Com a implementação das novas regras, as empresas decidiram não iniciar as atividades e planejam contestar a legislação.
A Lei 18349/2025 autoriza o serviço na cidade, mas impõe diversas exigências, como o uso de sinalização específica pelos condutores, itens de segurança, seguros para condutores e passageiros, além de cursos específicos para os motoristas. A legislação também prevê suporte aos trabalhadores, incluindo a instalação de pontos de apoio e descanso.
Requisitos para os Trabalhadores
Os mototaxistas deverão se cadastrar junto ao município e realizar um curso de formação. Além disso, devem ter mais de 21 anos, possuir motocicletas com menos de 8 anos de uso e poderão utilizar apenas um veículo para a atividade.
As empresas são obrigadas a manter um cadastro atualizado para a atividade, o qual pode levar até 60 dias para ser autorizado pelos órgãos municipais.
Restrições de Operação
A legislação efetivamente proíbe o uso do serviço na região central da cidade, ao vedar embarque, desembarque e circulação.

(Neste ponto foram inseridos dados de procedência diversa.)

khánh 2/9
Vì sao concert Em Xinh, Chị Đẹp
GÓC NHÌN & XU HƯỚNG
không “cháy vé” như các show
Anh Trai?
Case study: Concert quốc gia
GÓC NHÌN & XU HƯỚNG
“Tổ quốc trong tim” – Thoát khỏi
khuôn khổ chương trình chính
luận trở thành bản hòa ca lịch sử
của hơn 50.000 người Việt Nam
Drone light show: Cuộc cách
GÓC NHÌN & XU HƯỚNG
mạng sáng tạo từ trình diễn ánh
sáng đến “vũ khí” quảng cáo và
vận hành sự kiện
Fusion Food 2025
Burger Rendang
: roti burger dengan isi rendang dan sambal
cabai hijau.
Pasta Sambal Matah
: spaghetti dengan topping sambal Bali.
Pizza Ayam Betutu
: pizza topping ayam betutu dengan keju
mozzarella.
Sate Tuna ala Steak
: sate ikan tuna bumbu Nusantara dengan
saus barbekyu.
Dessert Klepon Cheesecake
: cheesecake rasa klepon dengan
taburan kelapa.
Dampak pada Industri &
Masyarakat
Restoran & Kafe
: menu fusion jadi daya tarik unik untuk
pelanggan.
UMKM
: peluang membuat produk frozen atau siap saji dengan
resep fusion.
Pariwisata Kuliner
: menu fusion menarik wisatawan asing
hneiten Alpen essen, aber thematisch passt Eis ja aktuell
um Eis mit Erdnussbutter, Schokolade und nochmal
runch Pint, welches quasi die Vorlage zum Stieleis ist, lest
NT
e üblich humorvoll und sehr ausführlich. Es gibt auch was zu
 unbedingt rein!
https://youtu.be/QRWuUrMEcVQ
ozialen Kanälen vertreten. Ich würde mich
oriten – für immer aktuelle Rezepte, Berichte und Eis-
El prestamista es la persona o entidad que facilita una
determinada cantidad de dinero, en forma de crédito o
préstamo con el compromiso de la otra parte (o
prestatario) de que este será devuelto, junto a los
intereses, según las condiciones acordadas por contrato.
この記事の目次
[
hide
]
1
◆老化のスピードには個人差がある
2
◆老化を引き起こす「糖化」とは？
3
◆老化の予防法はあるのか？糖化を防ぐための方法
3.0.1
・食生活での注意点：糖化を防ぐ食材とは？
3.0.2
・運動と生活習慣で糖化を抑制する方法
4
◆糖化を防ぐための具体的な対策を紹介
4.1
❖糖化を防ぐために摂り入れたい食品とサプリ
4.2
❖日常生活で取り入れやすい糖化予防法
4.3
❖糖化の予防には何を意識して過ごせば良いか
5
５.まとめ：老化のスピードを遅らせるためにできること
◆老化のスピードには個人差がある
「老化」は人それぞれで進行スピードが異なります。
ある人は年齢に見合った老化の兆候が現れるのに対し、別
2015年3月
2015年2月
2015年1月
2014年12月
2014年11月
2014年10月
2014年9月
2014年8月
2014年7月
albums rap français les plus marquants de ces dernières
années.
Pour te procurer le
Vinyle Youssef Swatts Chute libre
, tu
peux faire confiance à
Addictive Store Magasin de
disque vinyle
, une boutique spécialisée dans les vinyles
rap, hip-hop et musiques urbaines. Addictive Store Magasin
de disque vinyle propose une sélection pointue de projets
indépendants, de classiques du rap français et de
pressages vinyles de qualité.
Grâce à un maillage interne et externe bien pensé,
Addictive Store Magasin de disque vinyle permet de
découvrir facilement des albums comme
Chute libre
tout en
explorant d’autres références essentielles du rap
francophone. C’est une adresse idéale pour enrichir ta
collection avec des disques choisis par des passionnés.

A lei impede a operação dos mototáxis em corredores e faixas exclusivas de ônibus, ciclovias e ciclofaixas, na área do Minianel Viário de São Paulo, onde já existe rodízio de veículos, em vias de trânsito rápido e durante condições climáticas extremas, como chuvas intensas, vendavais, baixa visibilidade e enchentes.
Reação das Empresas
A Associação Brasileira de Mobilidade e Tecnologia (Amobitec), representando as empresas 99 e Uber, declarou que a regulamentação é ilegal e age como uma proibição do serviço, além de contrariar decisões judiciais. As empresas planejam recorrer contra a lei e não retomarão o serviço nesta quinta-feira (11).
"Municípios não podem criar barreiras desproporcionais, nem estabelecer regras não previstas na legislação nacional, especialmente se não estiverem diretamente relacionadas à regulação do trânsito", afirmou a associação.
Em comunicado separado, a Uber afirmou que a lei foi elaborada para ser ineficaz e confunde o serviço de motoapp com o de mototáxi, sendo o motoapp um serviço privado e de livre iniciativa, segundo a empresa. A Uber considera as medidas de regulamentação propostas pelo município como "subterfúgios burocráticos que extrapolam os limites legais".